After Richard’s death, once he became king and ruler of the so-called “Angevin Empire,” which encompassed not just England and Ireland but all of western France, John found himself outmaneuvered time and again by the crafty King Philip Augustus of France, with the result that through a combination of war and diplomacy Philip stripped him of most of his French possessions, including the all-important duchy of Normandy. The result was that John died with far fewer French possessions than any English king since William the Conqueror crossed the Channel in A.D. 1066.

Cruel Bastard

John enjoyed seeing people suffer but lacked the fortitude to do it himself (except when dead drunk, as in the example quoted above).

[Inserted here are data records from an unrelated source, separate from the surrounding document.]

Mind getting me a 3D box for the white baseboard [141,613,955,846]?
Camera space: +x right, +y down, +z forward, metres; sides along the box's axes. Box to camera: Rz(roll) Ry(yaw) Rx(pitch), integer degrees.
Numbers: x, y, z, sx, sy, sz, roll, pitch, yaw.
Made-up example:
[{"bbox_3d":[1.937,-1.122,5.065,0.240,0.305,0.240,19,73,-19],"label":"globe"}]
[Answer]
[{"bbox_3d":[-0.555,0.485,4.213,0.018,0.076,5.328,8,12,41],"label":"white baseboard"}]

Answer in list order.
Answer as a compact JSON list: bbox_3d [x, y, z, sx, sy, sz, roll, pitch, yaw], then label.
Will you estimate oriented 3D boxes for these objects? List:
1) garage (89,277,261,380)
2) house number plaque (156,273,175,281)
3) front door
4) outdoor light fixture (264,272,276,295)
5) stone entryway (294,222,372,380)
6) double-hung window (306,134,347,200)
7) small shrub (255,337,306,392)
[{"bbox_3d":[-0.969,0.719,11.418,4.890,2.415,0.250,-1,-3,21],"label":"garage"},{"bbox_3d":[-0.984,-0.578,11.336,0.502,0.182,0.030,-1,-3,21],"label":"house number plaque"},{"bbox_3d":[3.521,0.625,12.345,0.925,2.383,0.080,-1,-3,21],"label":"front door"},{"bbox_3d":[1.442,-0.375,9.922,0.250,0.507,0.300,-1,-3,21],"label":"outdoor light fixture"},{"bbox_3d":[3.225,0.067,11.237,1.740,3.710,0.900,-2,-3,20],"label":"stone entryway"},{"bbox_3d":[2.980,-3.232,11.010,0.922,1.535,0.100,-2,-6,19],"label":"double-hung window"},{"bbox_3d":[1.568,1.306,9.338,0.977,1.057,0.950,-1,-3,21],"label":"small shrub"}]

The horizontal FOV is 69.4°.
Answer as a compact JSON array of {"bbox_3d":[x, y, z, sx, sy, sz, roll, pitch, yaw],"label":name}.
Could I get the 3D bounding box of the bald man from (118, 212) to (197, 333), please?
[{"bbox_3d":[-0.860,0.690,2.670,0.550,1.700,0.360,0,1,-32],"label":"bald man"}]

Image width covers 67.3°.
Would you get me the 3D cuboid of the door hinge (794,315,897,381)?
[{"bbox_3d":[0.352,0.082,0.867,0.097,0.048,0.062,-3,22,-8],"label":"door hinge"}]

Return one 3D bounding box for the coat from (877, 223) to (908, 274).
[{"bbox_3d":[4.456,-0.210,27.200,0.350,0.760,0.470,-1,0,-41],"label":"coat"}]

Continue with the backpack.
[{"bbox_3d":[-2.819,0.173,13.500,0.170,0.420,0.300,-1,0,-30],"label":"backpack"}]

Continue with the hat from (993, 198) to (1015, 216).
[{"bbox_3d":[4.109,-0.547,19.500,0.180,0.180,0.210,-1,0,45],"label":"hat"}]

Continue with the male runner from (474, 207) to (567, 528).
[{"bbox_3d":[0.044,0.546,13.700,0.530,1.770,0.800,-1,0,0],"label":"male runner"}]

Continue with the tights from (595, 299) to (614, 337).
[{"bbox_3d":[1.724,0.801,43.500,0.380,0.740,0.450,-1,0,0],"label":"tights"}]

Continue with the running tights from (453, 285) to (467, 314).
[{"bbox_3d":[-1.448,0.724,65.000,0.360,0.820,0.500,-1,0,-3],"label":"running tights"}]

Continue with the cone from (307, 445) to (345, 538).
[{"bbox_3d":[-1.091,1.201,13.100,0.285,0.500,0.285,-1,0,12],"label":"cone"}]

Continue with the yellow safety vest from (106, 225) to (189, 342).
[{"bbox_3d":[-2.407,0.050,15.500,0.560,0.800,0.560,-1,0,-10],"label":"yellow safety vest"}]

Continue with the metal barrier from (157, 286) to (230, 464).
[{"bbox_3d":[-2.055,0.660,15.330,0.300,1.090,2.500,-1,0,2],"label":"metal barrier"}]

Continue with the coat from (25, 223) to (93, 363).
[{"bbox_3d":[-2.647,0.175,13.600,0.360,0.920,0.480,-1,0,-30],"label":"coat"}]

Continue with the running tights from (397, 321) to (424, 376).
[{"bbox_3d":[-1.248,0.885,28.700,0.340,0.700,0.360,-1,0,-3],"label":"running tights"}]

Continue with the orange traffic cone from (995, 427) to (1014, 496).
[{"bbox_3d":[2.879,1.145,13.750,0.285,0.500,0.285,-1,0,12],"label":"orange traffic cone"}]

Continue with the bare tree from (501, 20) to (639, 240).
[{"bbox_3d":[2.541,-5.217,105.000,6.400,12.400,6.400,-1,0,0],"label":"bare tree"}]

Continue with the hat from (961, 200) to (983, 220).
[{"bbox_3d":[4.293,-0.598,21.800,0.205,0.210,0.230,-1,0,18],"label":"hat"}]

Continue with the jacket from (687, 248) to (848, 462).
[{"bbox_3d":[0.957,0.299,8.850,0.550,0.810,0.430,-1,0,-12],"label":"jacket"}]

He favored starving those who displeased him to death, as was the case of Maud of Saint-Valery and her son, whom he locked up in the dungeon of their own castle. But his cruelty didn’t stop there: stories of the ingenious tortures he inflicted on his subjects and his enemies include tales of people roasted alive, blinded with vinegar, and hung by the thumbs. One old goat, a self-styled prophet named Peter of Wakefield, foolishly prophesied that John would not be king after the next anniversary of his ascension. When John got wind of this, he had the man thrown into prison until after Ascension Day had passed, then dragged him behind a horse for several miles and had him hanged. Then he turned around and did the same thing to Peter’s son!

The one area where John was successful where most of his brothers failed was in siring children. He had at least five legitimate children and twelve acknowledged bastards.

His greatest failure might also have been his greatest gift to future generations of subjects. In order to pay for his many pointless wars in France, John had bled the country dry. And since he had targeted the Church in these depredations as well, he had no backing when a group of nobles rose against him and forced the concessions that became known as the Magna Carta, an important step in the establishment of democracy, shortly before his death in A.D. 1215.

Talk about the law of unintended consequences!